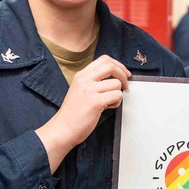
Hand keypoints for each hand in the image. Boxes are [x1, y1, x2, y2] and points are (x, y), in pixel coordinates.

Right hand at [36, 55, 130, 171]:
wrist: (62, 129)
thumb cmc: (72, 114)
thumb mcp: (80, 90)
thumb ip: (94, 82)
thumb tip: (114, 78)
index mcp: (81, 76)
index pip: (103, 60)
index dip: (118, 65)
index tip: (124, 73)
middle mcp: (84, 80)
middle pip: (111, 66)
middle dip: (123, 74)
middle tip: (126, 84)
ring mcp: (89, 90)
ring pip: (116, 83)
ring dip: (118, 94)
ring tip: (109, 102)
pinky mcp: (95, 102)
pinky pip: (116, 95)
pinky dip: (117, 102)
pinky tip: (108, 107)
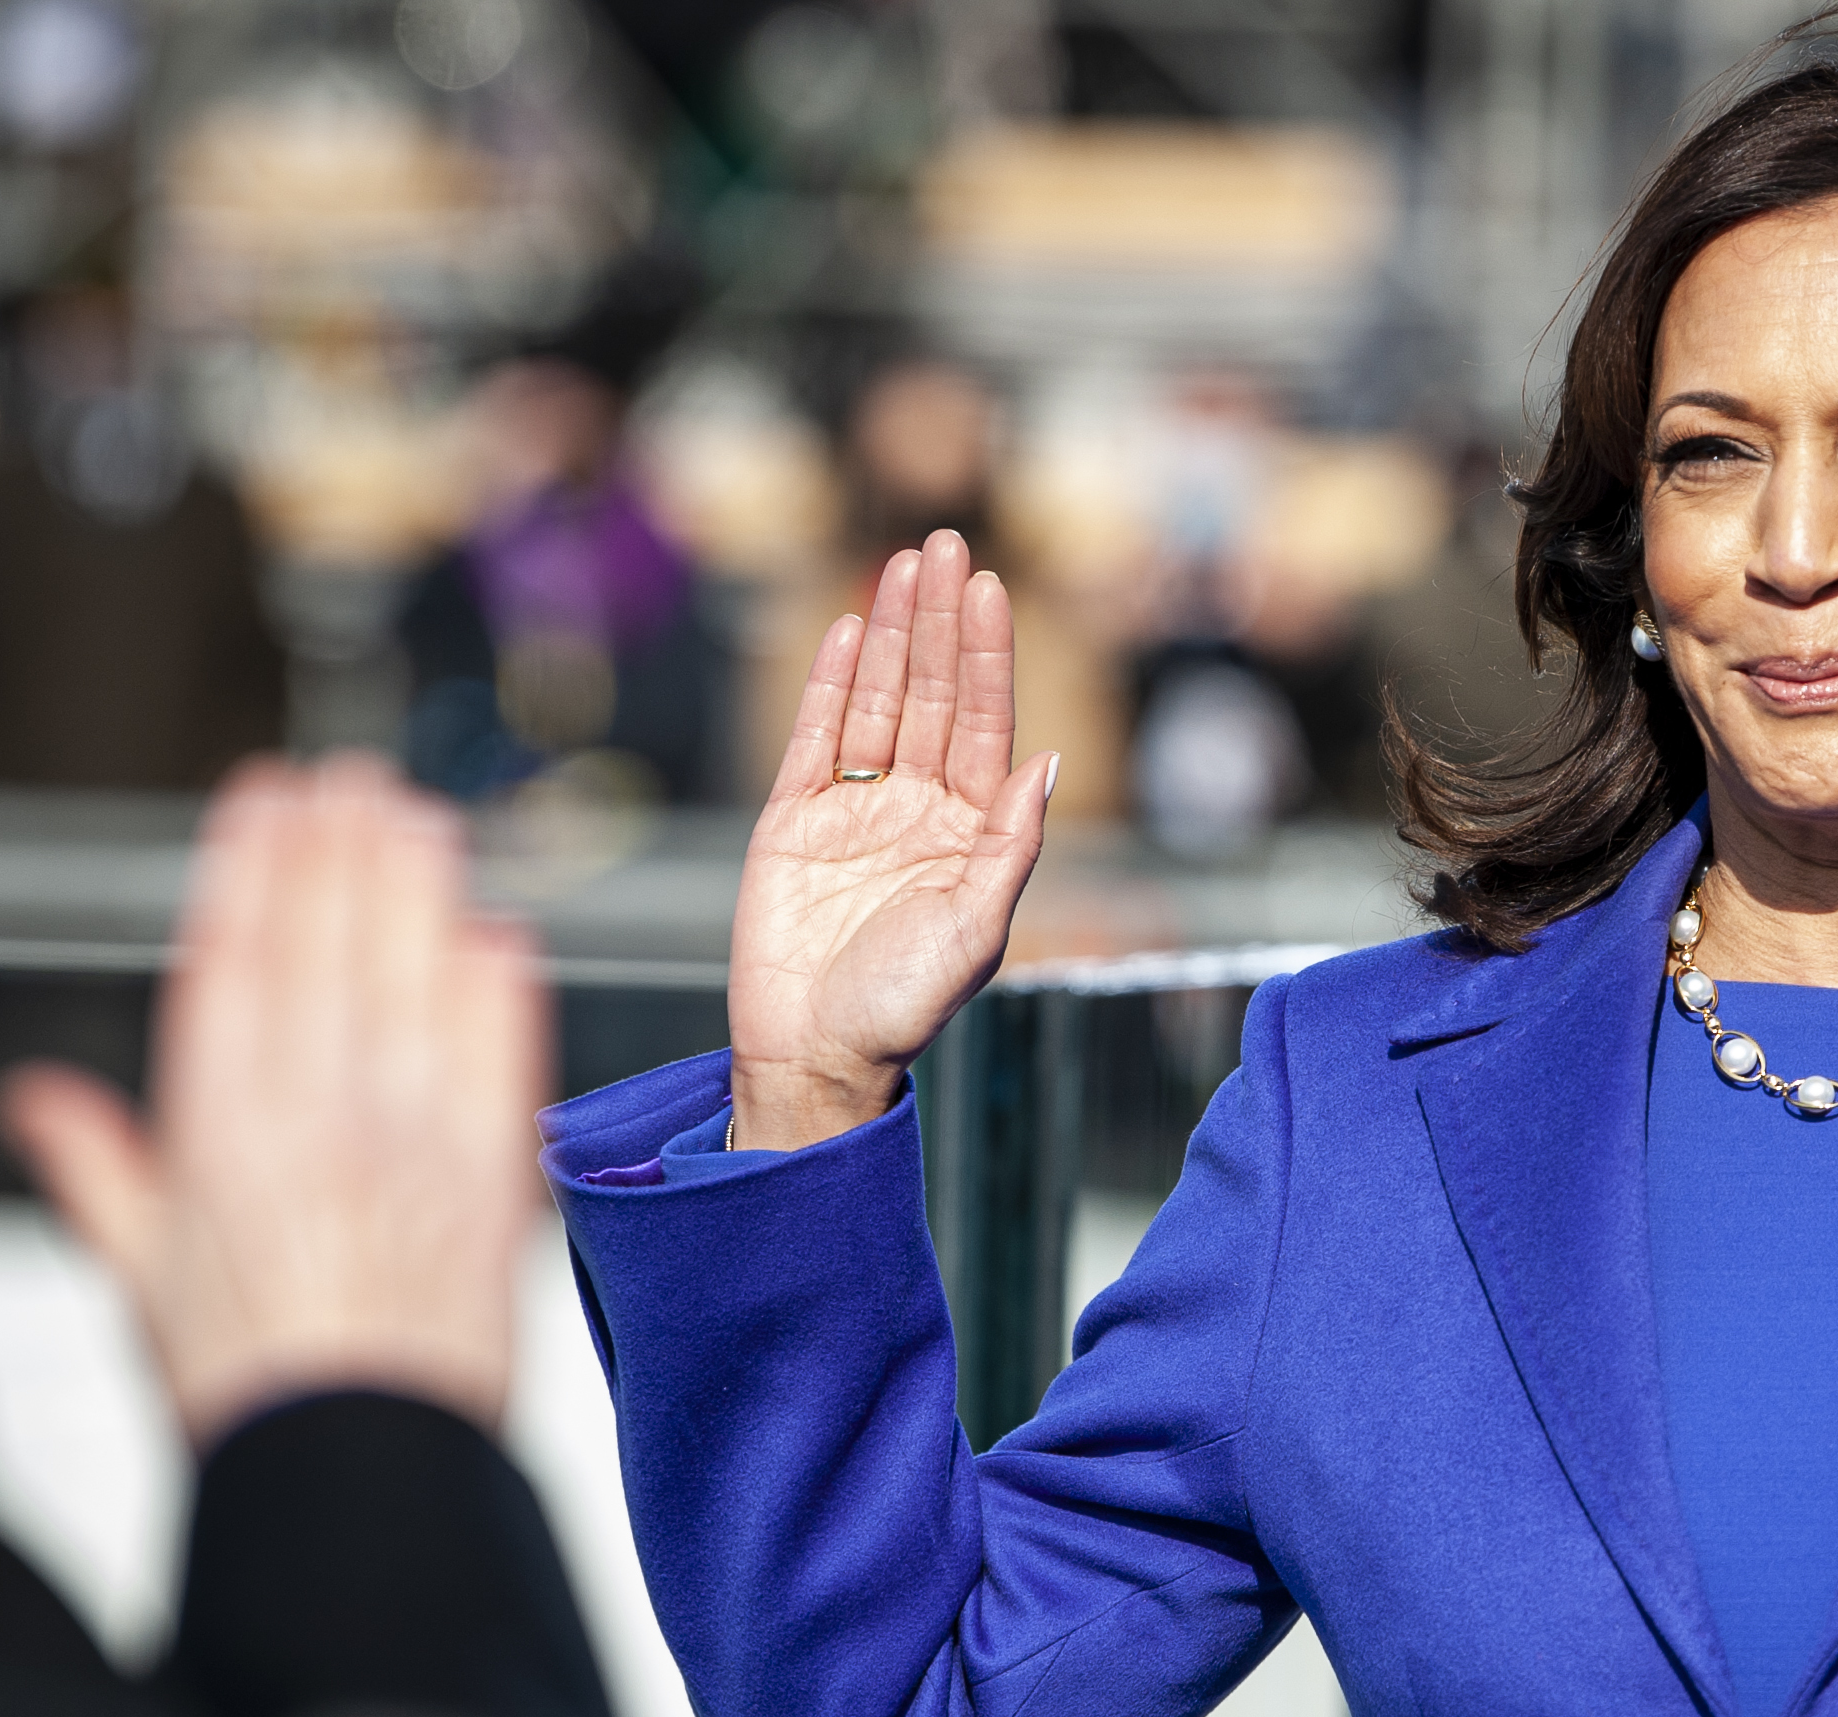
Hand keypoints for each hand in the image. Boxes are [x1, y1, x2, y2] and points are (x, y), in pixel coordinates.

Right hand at [0, 757, 551, 1449]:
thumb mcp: (142, 1273)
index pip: (237, 958)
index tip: (266, 795)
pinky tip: (500, 935)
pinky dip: (500, 990)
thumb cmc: (250, 1384)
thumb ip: (99, 1170)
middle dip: (340, 849)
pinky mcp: (494, 1178)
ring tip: (417, 819)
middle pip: (331, 945)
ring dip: (418, 889)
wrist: (356, 1466)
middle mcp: (320, 1116)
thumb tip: (36, 1102)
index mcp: (221, 1129)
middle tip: (353, 779)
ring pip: (415, 977)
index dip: (253, 865)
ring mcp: (414, 1141)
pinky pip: (499, 1056)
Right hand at [729, 528, 1058, 1149]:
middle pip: (933, 696)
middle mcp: (916, 810)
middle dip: (939, 622)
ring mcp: (853, 810)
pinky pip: (815, 738)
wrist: (813, 1053)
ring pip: (878, 703)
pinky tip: (850, 630)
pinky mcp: (791, 820)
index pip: (984, 724)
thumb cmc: (904, 1006)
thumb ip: (1010, 845)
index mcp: (968, 832)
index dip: (988, 655)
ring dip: (891, 634)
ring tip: (902, 564)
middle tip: (945, 542)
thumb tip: (1046, 762)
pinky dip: (831, 683)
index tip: (990, 587)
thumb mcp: (976, 929)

************

**Directions for this task**
Go through the material above, and wherever a line holds the word "pinky", copy it.

**Result of this task**
pinky mcp: (95, 102)
pinky pip: (116, 95)
pinky dip: (117, 102)
pinky tip: (108, 107)
pinky tip: (500, 935)
pinky dip: (500, 990)
pinky mcp: (494, 1178)
pinky pip: (499, 1056)
pinky pip: (815, 738)
pinky tip: (850, 630)
pinky mcp: (791, 820)
pinky dip: (831, 683)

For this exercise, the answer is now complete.